## REQUIRED ACTION
Carry on the news article about the open letter urging President Trump to drop charges against Julian Assange, starting right after its final sentence.

## READING PASSAGE
Start of Block

Edward Snowden and over 100 other activists called for President Trump to drop charges brought against WikiLeaks founder Julian Assange.
The Guardian reports that over 100 activists have signed an open letter calling for President Trump to drop any possible charges being brought against WikiLeaks founder Julian Assange. “A threat to WikiLeaks’ work — which is publishing information protected under the First Amendment — is a threat to all free journalism,” the open letter reads.
The open letter, created by the Courage Foundation, warns that criminalizing a journalist or their work can lead to the criminalization of all journalism. “If the DoJ is able to convict a publisher for its journalistic work, all free journalism can be criminalized,” the letter claims. The Courage Foundation is a supporter of whistleblowers, raising funds to cover the legal costs of individuals such as Edward Snowden.
“We call on you as President of the United States to close the Grand Jury investigation into WikiLeaks and drop any charges planned against any member of WikiLeaks,” the letter reads. “It was a free and robust press that provided you with a platform on which to run for president.”
“Defending a truly free press requires freedom from fear and favour and the support of journalists and citizens everywhere; for the kind of threat now facing WikiLeaks — and all publishers and journalists — is a step into the darkness,” it continues.

End of Block

## DATA SUPPLIED
Start of Block

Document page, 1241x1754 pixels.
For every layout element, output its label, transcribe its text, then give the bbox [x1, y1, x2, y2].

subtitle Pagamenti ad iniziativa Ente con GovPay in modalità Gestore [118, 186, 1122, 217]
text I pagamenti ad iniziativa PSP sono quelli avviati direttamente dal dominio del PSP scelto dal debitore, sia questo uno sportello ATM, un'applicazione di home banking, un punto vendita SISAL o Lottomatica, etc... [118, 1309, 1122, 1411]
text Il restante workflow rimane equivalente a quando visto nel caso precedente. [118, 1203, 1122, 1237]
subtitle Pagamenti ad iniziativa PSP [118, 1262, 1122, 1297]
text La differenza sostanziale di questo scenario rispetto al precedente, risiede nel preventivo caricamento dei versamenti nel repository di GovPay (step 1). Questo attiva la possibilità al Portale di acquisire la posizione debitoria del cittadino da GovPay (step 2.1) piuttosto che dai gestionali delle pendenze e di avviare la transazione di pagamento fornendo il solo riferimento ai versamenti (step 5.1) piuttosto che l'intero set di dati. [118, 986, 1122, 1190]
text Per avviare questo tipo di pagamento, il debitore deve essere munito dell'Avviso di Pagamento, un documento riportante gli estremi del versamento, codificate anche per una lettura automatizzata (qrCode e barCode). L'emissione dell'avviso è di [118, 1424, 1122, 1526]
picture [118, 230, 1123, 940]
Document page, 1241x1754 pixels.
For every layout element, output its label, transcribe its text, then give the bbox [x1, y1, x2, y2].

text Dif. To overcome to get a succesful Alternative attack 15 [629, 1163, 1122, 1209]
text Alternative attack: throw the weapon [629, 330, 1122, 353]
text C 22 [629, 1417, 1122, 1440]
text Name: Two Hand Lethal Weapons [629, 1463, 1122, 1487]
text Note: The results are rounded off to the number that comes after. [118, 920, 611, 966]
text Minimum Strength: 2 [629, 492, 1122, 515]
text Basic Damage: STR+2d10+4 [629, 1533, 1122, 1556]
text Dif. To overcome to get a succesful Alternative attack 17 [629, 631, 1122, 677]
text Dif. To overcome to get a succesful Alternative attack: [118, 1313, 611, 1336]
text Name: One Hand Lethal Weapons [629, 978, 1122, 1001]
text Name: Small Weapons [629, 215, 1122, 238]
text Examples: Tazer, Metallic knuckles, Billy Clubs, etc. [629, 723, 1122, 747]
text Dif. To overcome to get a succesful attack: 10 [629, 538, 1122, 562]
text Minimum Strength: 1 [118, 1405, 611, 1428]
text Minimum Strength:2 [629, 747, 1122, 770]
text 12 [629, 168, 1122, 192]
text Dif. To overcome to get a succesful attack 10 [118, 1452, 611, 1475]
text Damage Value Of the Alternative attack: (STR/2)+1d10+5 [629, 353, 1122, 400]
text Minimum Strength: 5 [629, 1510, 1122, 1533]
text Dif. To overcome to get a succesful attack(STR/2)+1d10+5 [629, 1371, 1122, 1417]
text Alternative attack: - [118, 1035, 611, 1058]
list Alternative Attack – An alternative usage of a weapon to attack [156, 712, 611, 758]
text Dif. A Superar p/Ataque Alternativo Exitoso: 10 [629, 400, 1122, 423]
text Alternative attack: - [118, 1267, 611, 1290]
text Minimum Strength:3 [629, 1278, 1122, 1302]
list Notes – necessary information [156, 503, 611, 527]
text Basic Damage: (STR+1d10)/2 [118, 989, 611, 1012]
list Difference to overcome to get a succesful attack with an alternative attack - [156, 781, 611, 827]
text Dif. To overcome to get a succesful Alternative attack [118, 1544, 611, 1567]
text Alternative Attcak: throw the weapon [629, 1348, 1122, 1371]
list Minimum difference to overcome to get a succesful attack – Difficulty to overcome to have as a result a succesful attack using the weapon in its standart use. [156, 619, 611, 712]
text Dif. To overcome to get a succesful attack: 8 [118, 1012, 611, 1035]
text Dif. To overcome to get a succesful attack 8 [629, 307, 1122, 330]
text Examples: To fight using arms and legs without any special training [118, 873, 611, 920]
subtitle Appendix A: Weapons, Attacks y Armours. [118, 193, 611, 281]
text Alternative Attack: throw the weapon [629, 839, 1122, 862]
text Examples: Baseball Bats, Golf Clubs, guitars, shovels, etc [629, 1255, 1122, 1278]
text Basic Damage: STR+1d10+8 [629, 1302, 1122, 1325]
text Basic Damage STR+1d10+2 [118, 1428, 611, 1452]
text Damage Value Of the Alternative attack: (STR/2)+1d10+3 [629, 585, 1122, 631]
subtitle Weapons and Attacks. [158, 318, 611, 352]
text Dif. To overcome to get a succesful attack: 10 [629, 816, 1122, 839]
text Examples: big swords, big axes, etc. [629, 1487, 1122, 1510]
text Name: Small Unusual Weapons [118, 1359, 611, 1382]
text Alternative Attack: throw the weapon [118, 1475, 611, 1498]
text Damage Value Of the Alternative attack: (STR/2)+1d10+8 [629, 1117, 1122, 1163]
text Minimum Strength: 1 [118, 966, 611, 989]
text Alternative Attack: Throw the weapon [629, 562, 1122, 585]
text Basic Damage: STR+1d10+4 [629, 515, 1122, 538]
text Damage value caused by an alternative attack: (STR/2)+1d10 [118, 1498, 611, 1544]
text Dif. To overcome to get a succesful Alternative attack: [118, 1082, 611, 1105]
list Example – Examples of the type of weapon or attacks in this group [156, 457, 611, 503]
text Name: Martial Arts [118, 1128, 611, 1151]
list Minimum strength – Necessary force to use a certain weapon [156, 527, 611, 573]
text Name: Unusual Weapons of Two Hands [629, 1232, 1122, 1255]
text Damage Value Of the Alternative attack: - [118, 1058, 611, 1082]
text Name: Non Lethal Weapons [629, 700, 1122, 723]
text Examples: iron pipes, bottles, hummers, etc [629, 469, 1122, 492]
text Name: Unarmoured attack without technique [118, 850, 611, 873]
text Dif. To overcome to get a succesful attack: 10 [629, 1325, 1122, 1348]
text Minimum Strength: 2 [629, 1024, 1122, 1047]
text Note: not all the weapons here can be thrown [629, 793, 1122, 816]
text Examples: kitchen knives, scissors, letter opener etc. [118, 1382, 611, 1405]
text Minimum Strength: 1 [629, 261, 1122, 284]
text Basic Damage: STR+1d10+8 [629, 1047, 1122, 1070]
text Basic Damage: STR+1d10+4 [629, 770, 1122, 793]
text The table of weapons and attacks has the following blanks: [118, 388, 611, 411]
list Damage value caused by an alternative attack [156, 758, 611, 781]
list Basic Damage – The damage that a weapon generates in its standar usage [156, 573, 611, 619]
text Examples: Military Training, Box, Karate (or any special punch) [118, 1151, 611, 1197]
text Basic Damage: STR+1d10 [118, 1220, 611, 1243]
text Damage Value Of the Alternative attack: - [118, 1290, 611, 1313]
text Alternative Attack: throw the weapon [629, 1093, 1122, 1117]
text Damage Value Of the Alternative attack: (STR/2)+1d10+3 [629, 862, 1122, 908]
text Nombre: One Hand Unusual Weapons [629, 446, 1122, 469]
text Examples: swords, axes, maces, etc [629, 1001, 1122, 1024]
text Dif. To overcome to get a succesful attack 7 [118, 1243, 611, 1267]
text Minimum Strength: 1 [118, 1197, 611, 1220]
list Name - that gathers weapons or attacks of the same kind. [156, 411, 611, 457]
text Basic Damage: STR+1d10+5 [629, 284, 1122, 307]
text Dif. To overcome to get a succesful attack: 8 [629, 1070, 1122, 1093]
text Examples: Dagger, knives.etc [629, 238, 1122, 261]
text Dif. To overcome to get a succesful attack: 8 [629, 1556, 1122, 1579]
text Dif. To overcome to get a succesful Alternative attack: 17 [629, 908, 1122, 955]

End of Block

## RESPONSE FOR THIS EXERCISE
Attorney General Jeff Sessions was asked at a press conference in April if arresting Julian Assange was a priority for the Trump administration, to which Sessions replied, “We are going to step up our effort, and already are stepping up our efforts on all leaks.”
“This is a matter that’s gone beyond anything I’m aware of. We have professionals that have been in the security business of the United States for many years that are shocked by the number of leaks, and some of them are quite serious,” he continued to say. “So yes, it is a priority. We’ve already begun to step up our efforts and whenever a case can be made, we will seek to put some people in jail.”
Ben Wizner, director of the American Civil Liberties Union’s Speech, Privacy and Technology Project, has argued that prosecuting Assange could set a dangerous precedent. “Never in the history of this country has a publisher been prosecuted for presenting truthful information to the public,” Wizner told CNN in April. “Any prosecution of WikiLeaks for publishing government secrets would set a dangerous precedent that the Trump administration would surely use to target other news organizations.”